In primo luogo occorre osservare che, anche alla luce della più recente giurisprudenza di legittimità, non sussisteva nella specie alcun onere di produzione di campioni di pasta da parte della resistente. In particolare, le Sezioni Unite hanno recentemente ribadito l’orientamento tradizionale, secondo cui, in base ai principi generali di riparto dell’onere probatorio, spetta al compratore provare l’esistenza dei vizi che allega (Cass. n. 11748 del 2019), superando così un precedente orientamento interpretativo favorevole alla tesi opposta (Cass. n. 20110 del 2013; Cass. n. 21927 del 2017).
Inoltre, in linea con la giurisprudenza di questa Corte, il consulente tecnico può attingere aliunde notizie e dati non rilevabili dagli atti processuali nei limiti in cui sia indispensabile per espletare convenientemente il compito affidatogli, purché non si tratti di fatti costituenti materia di onere di allegazione e di prova delle parti, poiché in tal caso l’attività svolta dal consulente finirebbe per supplire impropriamente al carente espletamento, ad opera delle stesse, dell’onere probatorio, in violazione dell’art. 2697 c.c. (Cfr. Cass. n. 2671 del 2020; Cass. n. 26893 del 2017; Cass. n. 12921 del 2015).
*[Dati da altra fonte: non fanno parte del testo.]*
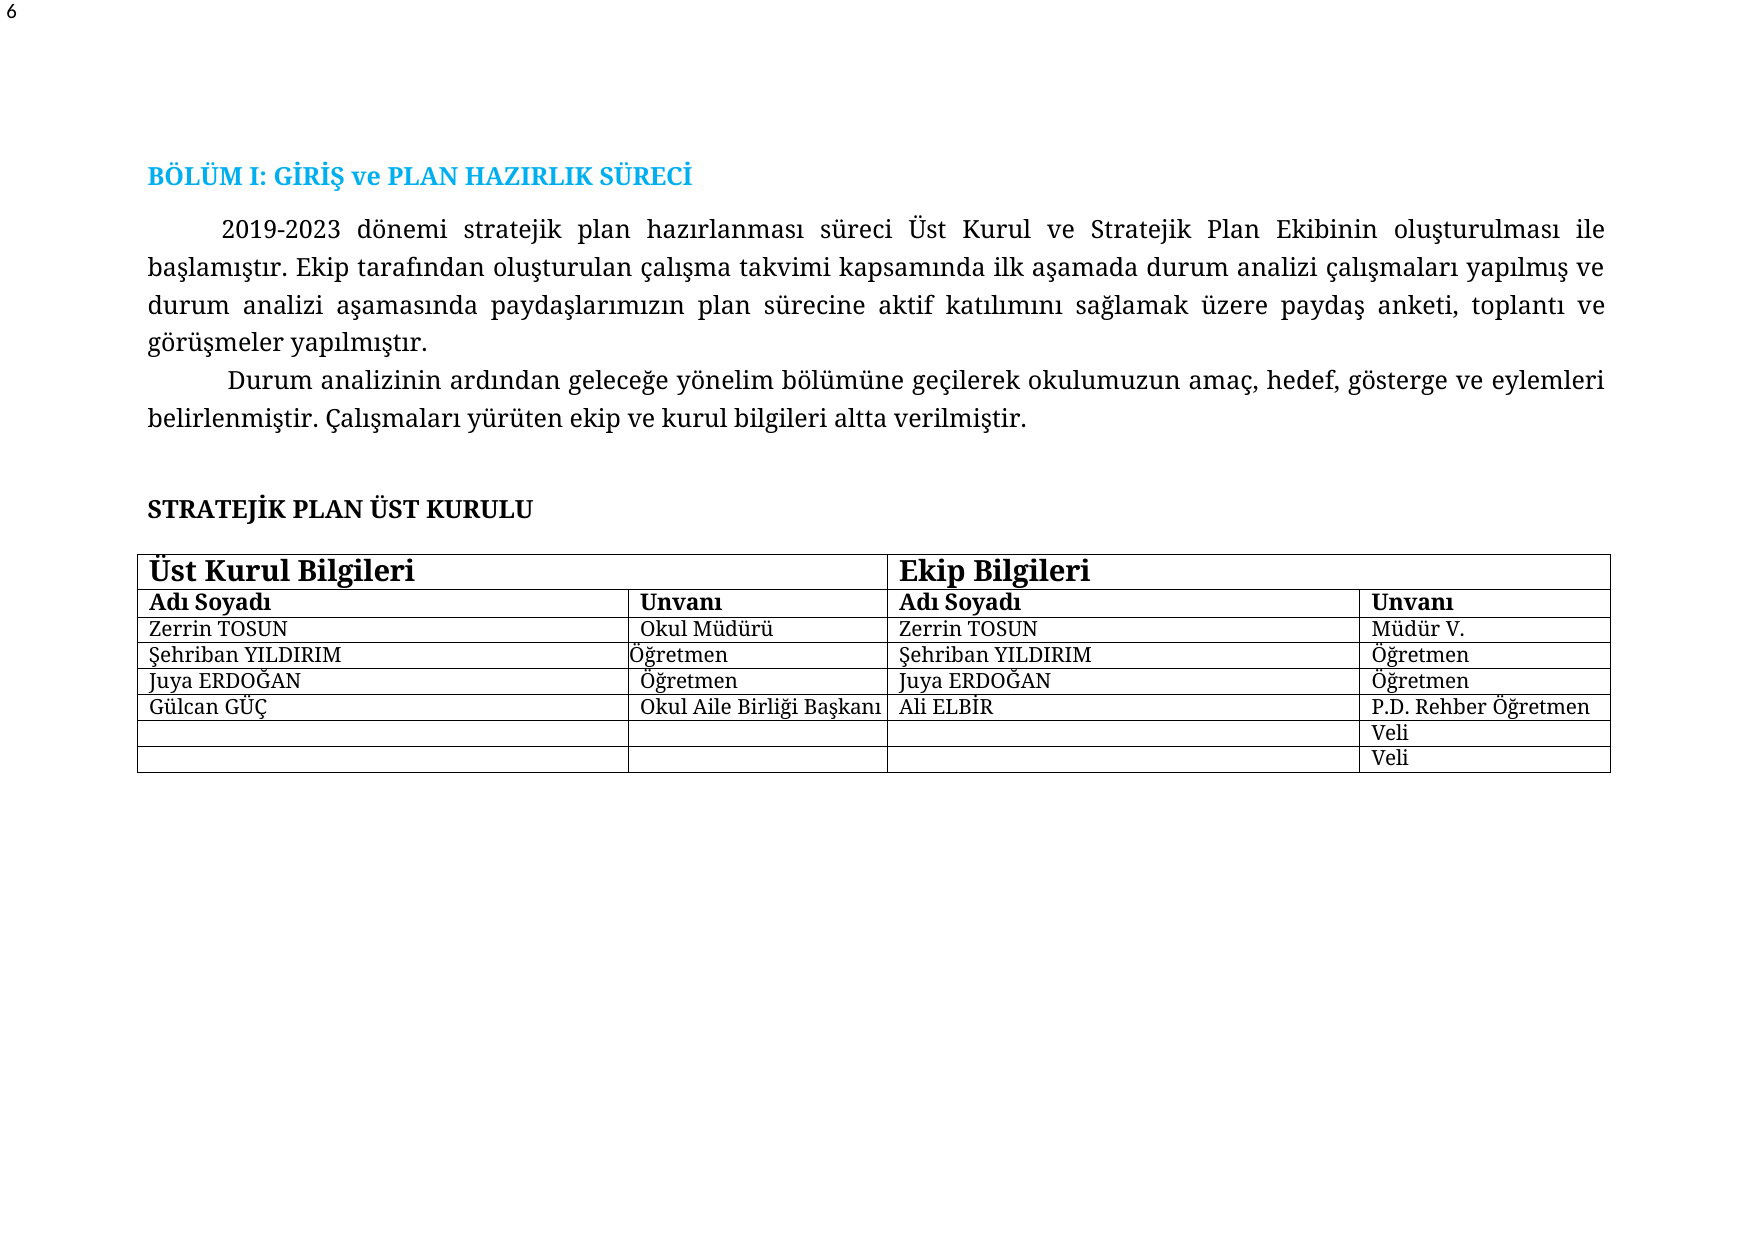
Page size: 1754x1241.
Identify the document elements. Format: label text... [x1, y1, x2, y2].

Occorre, infine, precisare che le indagini così svolte dal consulente tecnico possono concorrere alla formazione del convincimento del giudice a condizione però che venga rispettato il principio del contraddittorio (Cfr. Cass. n. 1901 del 2010).
Nella specie, il giudice del gravame non ha ritenuto utilizzabile le risultanze della C.T.U. svolta in primo grado riscontrando il mancato rispetto del contraddittorio, nonché la mancata pertinenza del campione prodotto dalla ricorrente rispetto alla pasta oggetto di contestazione, essendo il suddetto campione etichettato con il nome “campione di pasta colore bruno ***** del ***** lotto *****”, il quale non solo non corrispondeva a nessuna delle paste colorate fornite da Comast, ma non compariva nemmeno nelle fatture da quest’ultima allegate in primo grado.
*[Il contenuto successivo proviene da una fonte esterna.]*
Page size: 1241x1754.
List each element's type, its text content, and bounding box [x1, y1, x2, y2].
In conclusione il ricorso deve essere dichiarato inammissibile.
Le spese processuali, liquidate come in dispositivo, seguono la soccombenza. Poiché il ricorso è stato proposto successivamente al 30 gennaio 2013 ed è rigettato, sussistono le condizioni per dare atto – ai sensi della L. 24 dicembre 2012, n. 228, art. 1, comma 17 (Disposizioni per la formazione del bilancio annuale e pluriennale dello Stato – Legge di stabilità 2013), che ha aggiunto il testo unico di cui al D.P.R. 30 maggio 2002, n. 115, art. 13, comma 1-quater – della sussistenza dell’obbligo di versamento, da parte della società ricorrente, dell’ulteriore importo a titolo di contributo unificato pari a quello previsto per la stessa impugnazione, se dovuto.
PQM
La Corte dichiara inammissibile il ricorso;
condanna parte ricorrente alla rifusione delle spese del giudizio di legittimità in favore di ciascun controricorrente che vengono liquidate in complessivi Euro 7.200,00, di cui Euro 200,00 per esborsi, oltre alle spese forfettarie e agli accessori previsti come per legge, per la Axa Assicurazioni, e in complessivi Euro 5.200,00, di cui Euro 200,00 per esborsi, oltre alle spese forfettarie e agli accessori previsti come per legge, per la Comast.
Ai sensi del D.P.R. n. 115 del 2002, art. 13, comma 1-quater, inserito dalla L. n. 228 del 2012, art. 1, comma 17, dichiara la sussistenza dei presupposti per il versamento da parte della ricorrente dell’ulteriore importo a titolo di contributo unificato pari a quello previsto per il ricorso, a norma dello stesso art. 13, comma 1-bis, se dovuto.
Così deciso in Roma, nella Camera di consiglio della VI-2 Sezione Civile, il 13 gennaio 2021.